4 主线程从sleep(2); 唤醒，然后，调用 pthread_mutex_lock(); 来获取锁，但是，这个锁已经被子线程获取了，而且，没有释放，那么，主线程就阻塞在这里等待子线程释放锁。

5 子线程一直在等待cond信号。而cond条件是主线程，在执行 pthread_mutex_lock(); 之后，才执行 pthread_cond_signal(); 来使cond 条件成立。

这样，子线程在等待 cond 条件，而主线程在等待 mutex 锁，就导致进入了：死锁的状态。

但是，上面的程序在运行的时候，得到正确的结果，输出的var 是2，因为，上面的推论是我们没有把 pthread_cond_wait(); 的执行解释正确。

其实，pthread_cond_wait(); 还实行了对锁的的释放和加锁，不然，它的第二个参数是一个锁有什么作用！！

所以，在上面的推论中，我们忽略了 pthread_cond_wait(); 对第二个参数的释放和加锁。在推论中，当执行到第3步的时候，有：

3 子线程调用 pthread_mutex_lock(); 获取锁之后，调用 pthread_cond_wait(); 此时，子线程，释放第二个参数mutex锁，然后，等待第一个参数cond条件有效。

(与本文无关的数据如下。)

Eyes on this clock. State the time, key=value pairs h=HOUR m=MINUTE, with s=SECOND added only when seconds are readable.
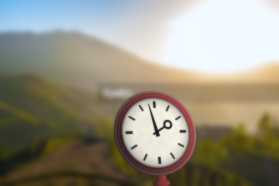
h=1 m=58
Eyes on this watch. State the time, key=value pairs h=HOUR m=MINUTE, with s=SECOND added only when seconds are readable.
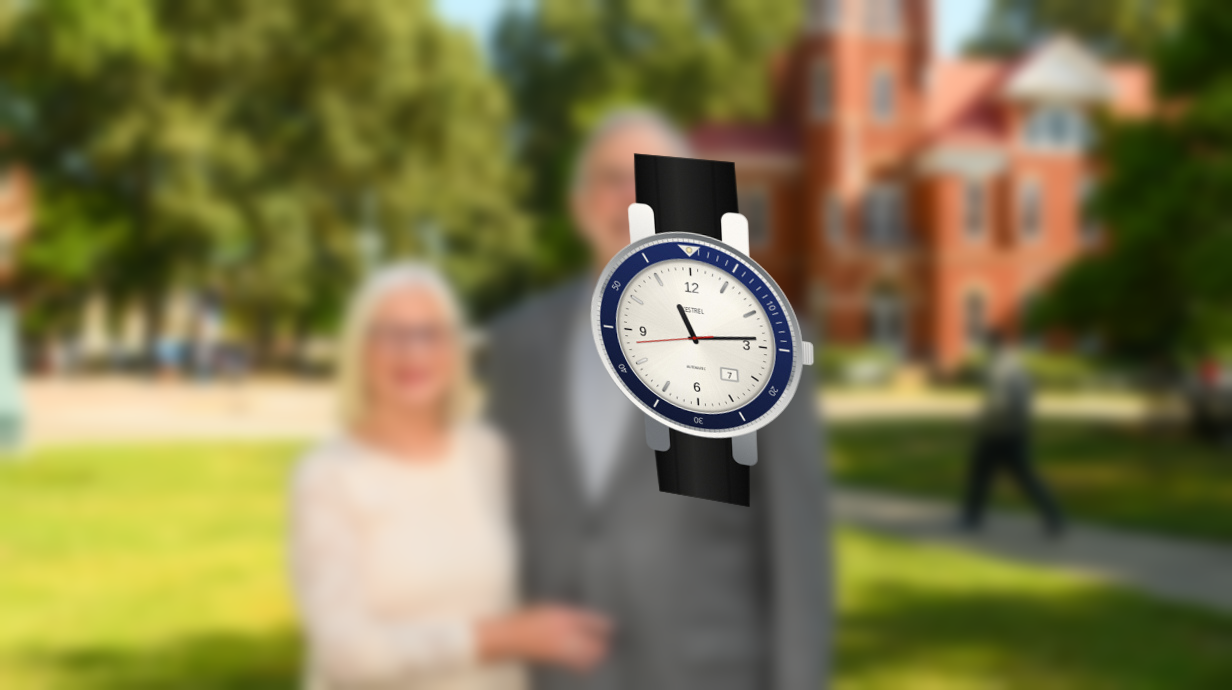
h=11 m=13 s=43
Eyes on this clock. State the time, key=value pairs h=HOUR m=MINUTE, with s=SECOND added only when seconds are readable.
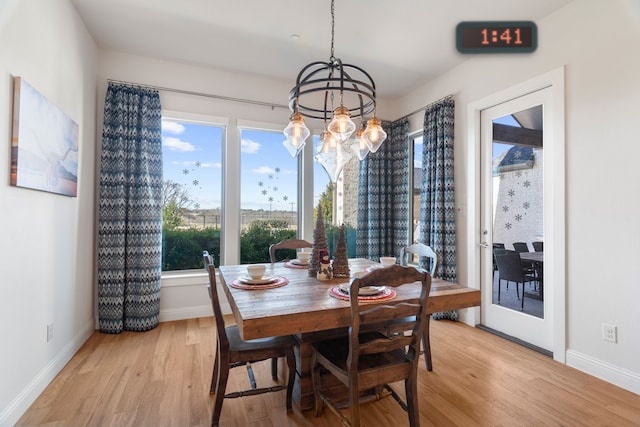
h=1 m=41
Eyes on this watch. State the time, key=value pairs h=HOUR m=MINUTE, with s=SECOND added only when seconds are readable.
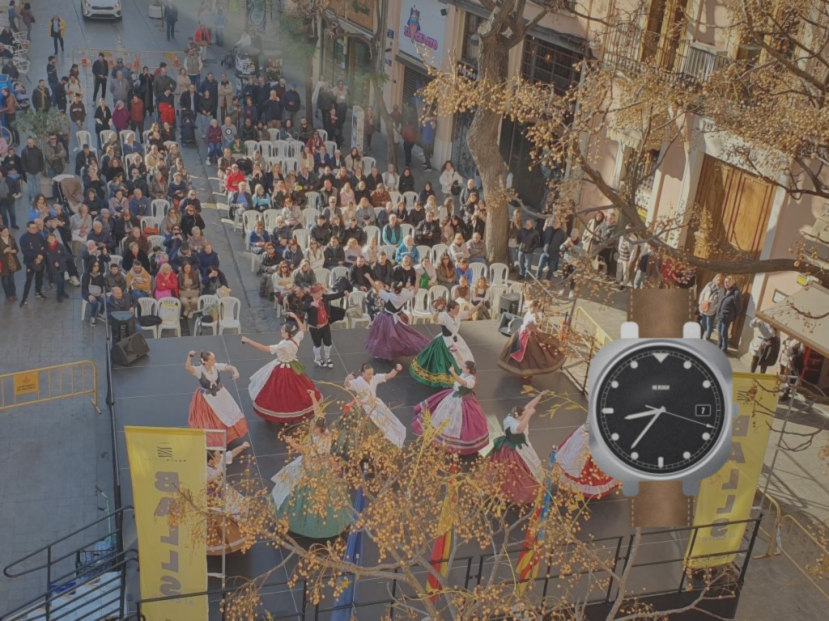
h=8 m=36 s=18
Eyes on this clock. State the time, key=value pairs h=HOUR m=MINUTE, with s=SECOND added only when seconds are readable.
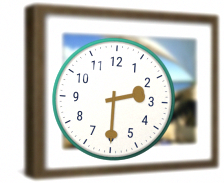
h=2 m=30
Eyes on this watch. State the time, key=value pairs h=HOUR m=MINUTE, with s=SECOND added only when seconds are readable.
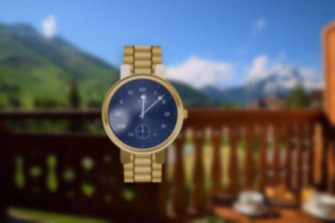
h=12 m=8
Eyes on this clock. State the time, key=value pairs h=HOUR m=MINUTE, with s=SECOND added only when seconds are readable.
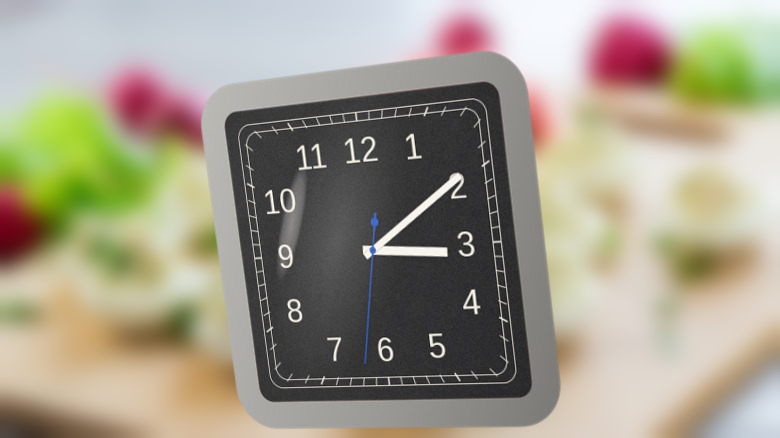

4 主线程从sleep(2)唤醒，然后，调用 pthread_mutex_lock(); 来获取锁，这样，由于上面第3步的时候，子线程调用pthread_cond_wait(); 释放了mutex 锁，这样，到这里，主线程能够成功得到mutext 锁，然后，给 var 赋值。

最后，主线程执行 pthread_mutex_unlock(); 来释放 mutex 锁。

5 主线程执行 pthread_cond_signal(); 来触发 cond 条件变量有效，这样，子线程等待的cond条件有效，从 pthread_cond_wait(); 返回，在返回之前，重新对 mutex 锁进行加锁。

这样，子线程输出var变量之后，才对 mutex 锁进行解锁。

所以，整个过程这样执行下来，对锁的操作都是完整第获取和释放。

16.3.6一个简单例子---实现生产者和消费这的问题

下面的程序模拟生产者和消费者的问题，其中，主线程作为生产者生产商品，子线程作为消费者消费商品。

在主线程中执行 ptread_create(); 创建一个线程之后，就执行线程的函数thread_func()，同时主线程也继续执行，然后，都一起调用 pthread_mutex_lock(); 来获取锁，那么下面，就分两种情况讨论，分别是主线程和子线程的 pthread_mutex_lock(); 先获取到锁：

（1）主线程的 pthread_mutex_lock(); 先获取到锁，那么，有如下的执行步骤：

1 主线程的 pthread_mutex_lock(); 获取到锁

2 子线程的 pthread_mutex_lock(); 获取锁失败

3 主线程操作临界资源，执行 pthread_cond_signal(); 让 cond 条件有效，然后执行 pthread_mutex_unlock(); 锁。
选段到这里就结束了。